** Extrait fourni **
<<<<

2 min de lectureSur les traces de Baruch

« Nous qui dessinons le faisons pour rendre visible quelque chose, mais aussi pour accompagner l’invisible vers sa destination indéchiffrable. »

bento_berger

Le philosophe Baruch (Bento) Spinoza conservait toujours sur lui un carnet de croquis. C’est ce que relatent en tout cas divers témoignages. Pourtant, le dit carnet ne fut jamais retrouvé.

John Berger a laissé son imaginaire partir sur les traces de ces esquisses perdues. Ses propres dessins ont pris forme sur les pages, se sont entremêlés aux textes, donnant lieu à un dialogue tout à la fois esthétique et philosophique.

 

Impressions

Je me suis sentie embarquée vers des images riches, épaisses, sensuelles et planantes. Je pense notamment à « la sensation de chevaucher une symphonie » à propos de la moto. À lire l’auteur, j’ai eu la sensation de retrouver la griserie de la conduite et le silence que « le tunnel de vitesse » qu’il évoque sait procurer.

>>>>

** Documents extraits **
<<<<

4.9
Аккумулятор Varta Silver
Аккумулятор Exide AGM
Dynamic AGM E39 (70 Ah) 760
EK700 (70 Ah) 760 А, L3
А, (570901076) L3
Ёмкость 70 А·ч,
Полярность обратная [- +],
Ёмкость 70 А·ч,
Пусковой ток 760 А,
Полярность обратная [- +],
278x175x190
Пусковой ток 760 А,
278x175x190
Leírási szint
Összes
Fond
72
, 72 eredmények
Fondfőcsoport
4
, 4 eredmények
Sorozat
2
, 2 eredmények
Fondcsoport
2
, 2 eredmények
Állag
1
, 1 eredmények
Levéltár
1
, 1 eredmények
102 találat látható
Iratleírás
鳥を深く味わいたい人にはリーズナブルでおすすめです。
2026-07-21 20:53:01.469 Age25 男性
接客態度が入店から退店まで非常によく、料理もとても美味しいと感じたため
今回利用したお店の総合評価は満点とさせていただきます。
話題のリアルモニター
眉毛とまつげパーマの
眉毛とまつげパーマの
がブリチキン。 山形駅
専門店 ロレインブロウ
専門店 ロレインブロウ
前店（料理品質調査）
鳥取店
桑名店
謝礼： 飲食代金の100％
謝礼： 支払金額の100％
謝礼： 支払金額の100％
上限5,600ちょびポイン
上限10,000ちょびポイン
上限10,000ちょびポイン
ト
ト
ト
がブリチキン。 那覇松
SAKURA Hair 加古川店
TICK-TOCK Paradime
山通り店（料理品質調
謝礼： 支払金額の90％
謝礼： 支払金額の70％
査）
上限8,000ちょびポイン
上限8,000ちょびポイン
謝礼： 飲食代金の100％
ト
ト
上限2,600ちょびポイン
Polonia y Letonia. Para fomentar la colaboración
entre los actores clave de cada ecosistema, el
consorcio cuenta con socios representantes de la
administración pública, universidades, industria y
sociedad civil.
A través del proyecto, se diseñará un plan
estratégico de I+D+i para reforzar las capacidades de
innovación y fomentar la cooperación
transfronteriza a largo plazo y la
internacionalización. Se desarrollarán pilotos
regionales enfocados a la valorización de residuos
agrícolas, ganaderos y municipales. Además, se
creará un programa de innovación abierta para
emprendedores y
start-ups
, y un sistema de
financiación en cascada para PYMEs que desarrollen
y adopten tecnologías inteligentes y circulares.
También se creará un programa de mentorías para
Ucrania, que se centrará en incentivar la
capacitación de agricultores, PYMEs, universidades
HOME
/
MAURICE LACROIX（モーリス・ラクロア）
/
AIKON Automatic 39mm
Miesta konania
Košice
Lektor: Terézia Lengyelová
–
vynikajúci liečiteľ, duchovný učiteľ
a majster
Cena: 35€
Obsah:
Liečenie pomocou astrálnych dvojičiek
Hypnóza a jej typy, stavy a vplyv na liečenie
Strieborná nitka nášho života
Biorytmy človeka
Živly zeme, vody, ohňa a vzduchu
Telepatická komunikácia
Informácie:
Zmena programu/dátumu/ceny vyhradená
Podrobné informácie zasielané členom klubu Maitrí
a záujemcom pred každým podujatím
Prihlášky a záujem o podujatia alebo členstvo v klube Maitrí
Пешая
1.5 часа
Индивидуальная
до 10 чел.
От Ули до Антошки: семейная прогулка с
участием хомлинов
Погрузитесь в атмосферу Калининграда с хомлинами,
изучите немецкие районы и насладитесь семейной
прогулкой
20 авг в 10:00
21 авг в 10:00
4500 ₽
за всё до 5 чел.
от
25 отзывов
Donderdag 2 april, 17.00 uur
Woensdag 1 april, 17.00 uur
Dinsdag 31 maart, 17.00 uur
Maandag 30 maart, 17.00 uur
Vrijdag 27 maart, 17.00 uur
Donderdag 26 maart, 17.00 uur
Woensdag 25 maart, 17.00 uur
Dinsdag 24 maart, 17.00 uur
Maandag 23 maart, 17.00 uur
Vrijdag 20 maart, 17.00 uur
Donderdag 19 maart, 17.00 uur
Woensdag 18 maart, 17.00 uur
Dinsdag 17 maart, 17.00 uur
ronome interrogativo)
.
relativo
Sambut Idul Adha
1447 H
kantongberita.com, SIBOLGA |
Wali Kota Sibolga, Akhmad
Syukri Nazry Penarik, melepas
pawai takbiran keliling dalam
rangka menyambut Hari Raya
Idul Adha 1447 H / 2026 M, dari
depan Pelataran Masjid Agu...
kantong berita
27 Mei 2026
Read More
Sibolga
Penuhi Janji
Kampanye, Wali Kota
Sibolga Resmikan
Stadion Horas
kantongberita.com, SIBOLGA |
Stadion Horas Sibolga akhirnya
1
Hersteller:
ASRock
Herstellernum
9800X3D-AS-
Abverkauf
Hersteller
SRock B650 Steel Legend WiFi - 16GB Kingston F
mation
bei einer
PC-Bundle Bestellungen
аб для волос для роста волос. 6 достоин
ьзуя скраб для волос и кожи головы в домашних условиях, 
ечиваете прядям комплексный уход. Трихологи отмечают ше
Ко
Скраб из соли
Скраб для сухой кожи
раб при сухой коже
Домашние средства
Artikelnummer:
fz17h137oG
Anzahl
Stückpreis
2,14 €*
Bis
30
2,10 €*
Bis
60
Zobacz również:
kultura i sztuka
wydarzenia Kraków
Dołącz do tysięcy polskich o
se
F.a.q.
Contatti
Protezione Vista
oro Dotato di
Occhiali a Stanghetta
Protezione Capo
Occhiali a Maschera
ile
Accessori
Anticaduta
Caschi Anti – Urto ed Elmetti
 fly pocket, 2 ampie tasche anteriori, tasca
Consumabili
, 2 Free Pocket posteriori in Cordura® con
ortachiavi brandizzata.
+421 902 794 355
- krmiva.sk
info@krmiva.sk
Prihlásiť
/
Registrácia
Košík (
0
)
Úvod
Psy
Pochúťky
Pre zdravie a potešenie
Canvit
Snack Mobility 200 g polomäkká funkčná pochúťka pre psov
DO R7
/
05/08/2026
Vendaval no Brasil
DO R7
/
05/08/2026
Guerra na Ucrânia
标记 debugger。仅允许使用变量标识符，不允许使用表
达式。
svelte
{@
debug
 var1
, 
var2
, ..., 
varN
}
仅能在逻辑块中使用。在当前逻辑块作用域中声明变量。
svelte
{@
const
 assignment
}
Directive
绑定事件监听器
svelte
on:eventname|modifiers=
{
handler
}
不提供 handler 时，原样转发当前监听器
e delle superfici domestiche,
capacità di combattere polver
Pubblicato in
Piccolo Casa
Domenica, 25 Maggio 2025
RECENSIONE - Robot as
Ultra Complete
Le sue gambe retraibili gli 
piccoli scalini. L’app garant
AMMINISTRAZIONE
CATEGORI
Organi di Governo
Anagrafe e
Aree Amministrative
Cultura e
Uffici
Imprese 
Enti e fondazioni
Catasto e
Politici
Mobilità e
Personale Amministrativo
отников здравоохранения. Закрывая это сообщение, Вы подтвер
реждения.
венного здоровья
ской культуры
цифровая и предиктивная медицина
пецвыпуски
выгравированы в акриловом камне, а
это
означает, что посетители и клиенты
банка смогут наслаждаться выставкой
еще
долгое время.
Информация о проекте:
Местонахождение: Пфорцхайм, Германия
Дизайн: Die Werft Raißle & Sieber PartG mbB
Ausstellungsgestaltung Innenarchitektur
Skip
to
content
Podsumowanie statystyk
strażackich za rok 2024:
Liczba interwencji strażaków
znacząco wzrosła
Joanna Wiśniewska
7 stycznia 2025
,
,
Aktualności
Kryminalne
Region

>>>>

** Liste des tâches **
**a.** Selon l'extrait sur le carnet de Spinoza, qu'est-ce que le philosophe gardait toujours sur lui ?
**b.** Reprenez l'extrait sur le carnet de Spinoza après sa dernière phrase et poursuivez-le.
Les documents forment un matériau distinct de l'extrait sur le carnet de Spinoza.

** Réponses aux tâches **
**a.** Un carnet de croquis.

**b.**
Embarquée vers des pensées sondant l’intériorité, sans doute parce qu’essentiellement immaîtrisées. Cet enchaînement de séquences scandées irrégulièrement par les dessins de différente teneur – fleurs, animaux, objets, figures humaines – fait éclore de nombreuses images dans l’esprit, des pensées proches, mais aussi lointaines, comme immémoriales. Oui, l’entrelacs que John Berger a su créer entre ses textes et ses dessins comporte, à mes yeux, une capacité de stimulation de l’esprit du lecteur d’une rare intensité. Précisément parce que l’esprit n’est jamais désolidarisé des sens, de la voix du corps.
Ainsi, notamment, lorsque l’écrivain s’attarde sur le corps des danseurs « alternativement donneurs et dons » et de leur capacité à « se fondre en une seule unité ».

Presque tout au long, lorsqu’il s’arrête sur les corps, les visages pour en capter l’expression au plus près, je pensais à cette phrase de Spinoza que j’ai toujours gardée dans un coin de mon esprit : « nul ne sait ce que peut un corps ». Phrase qu’il ne cite pas, mais que j’ai eu l’impression d’entendre résonner au fil de nombreuses pages.

J’ai beaucoup aimé cette œuvre, car en raison même de sa composition – textes bigarrés, dessins délicats, citations de Spinoza et adresses au philosophe –, elle parvient non seulement à ramener l’esprit au plus près des pulsations du corps, mais aussi à atteindre une profonde poésie.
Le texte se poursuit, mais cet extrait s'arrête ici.